O déficit herdado da administração anterior e a crise econômica que atinge o país, e, mais pesadamente, nosso estado e nosso município, obrigaram a Prefeitura a tomar medidas de austeridade, direcionando os recursos prioritariamente para educação e saúde. No entanto, a Riotur ofereceu apoio operacional ao evento, que contará ainda com os serviços prestados pela Guarda Municipal, Comlurb, Cet-Rio e outros órgãos da Prefeitura.

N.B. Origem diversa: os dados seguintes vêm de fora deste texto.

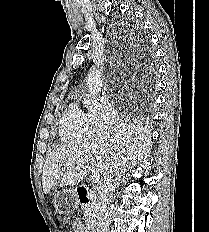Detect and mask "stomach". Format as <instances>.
Returning a JSON list of instances; mask_svg holds the SVG:
<instances>
[{
	"mask_svg": "<svg viewBox=\"0 0 209 232\" xmlns=\"http://www.w3.org/2000/svg\"><path fill=\"white\" fill-rule=\"evenodd\" d=\"M53 202L56 203L55 210L58 214H66L67 221H76V216L71 214L77 213L75 206H79L78 191H59Z\"/></svg>",
	"mask_w": 209,
	"mask_h": 232,
	"instance_id": "stomach-1",
	"label": "stomach"
}]
</instances>
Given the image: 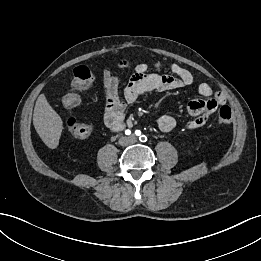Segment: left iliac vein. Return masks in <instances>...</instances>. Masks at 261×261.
Returning <instances> with one entry per match:
<instances>
[{
    "label": "left iliac vein",
    "mask_w": 261,
    "mask_h": 261,
    "mask_svg": "<svg viewBox=\"0 0 261 261\" xmlns=\"http://www.w3.org/2000/svg\"><path fill=\"white\" fill-rule=\"evenodd\" d=\"M130 141H131V142H136V141H137V138L132 135V136H130Z\"/></svg>",
    "instance_id": "1"
}]
</instances>
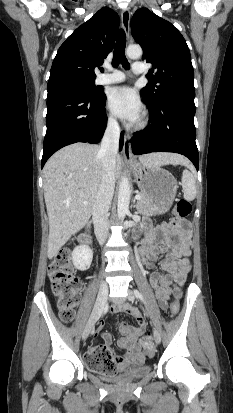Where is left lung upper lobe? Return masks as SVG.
<instances>
[{"instance_id":"5c2ea615","label":"left lung upper lobe","mask_w":233,"mask_h":413,"mask_svg":"<svg viewBox=\"0 0 233 413\" xmlns=\"http://www.w3.org/2000/svg\"><path fill=\"white\" fill-rule=\"evenodd\" d=\"M131 31L143 48V59L152 64L148 73L152 78L141 90L145 103L157 105L161 100L181 99L194 104L193 66L181 33L147 8L135 12Z\"/></svg>"}]
</instances>
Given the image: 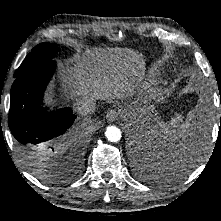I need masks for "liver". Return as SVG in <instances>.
Instances as JSON below:
<instances>
[{
  "label": "liver",
  "mask_w": 221,
  "mask_h": 221,
  "mask_svg": "<svg viewBox=\"0 0 221 221\" xmlns=\"http://www.w3.org/2000/svg\"><path fill=\"white\" fill-rule=\"evenodd\" d=\"M144 60L137 51L127 48L86 50L66 69L61 65L65 92L76 100L89 96L95 100L124 99L133 92L142 77ZM42 157L36 162L45 167L46 148L39 146Z\"/></svg>",
  "instance_id": "obj_1"
}]
</instances>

Reportagens como a estampada hoje na edição do “Extra”, além de distorcerem fatos e omitirem informações, incentivam uma condenável “luta religiosa” que em nada interessa à população da Cidade do Rio de Janeiro.
Desde a posse o Extra usa a religião de Crivella para o atacar e criticar sua administração. É mau jornalismo a serviço da ideologia de editores e jornalistas que não deixam a sua ideologia na porta da redação. É o jornalismo tendencioso. É ativismo político disfarçado de jornalismo. É a classe artística e o mau jornalismo unidos contra políticos e gestores com viés ideológico contrário deles.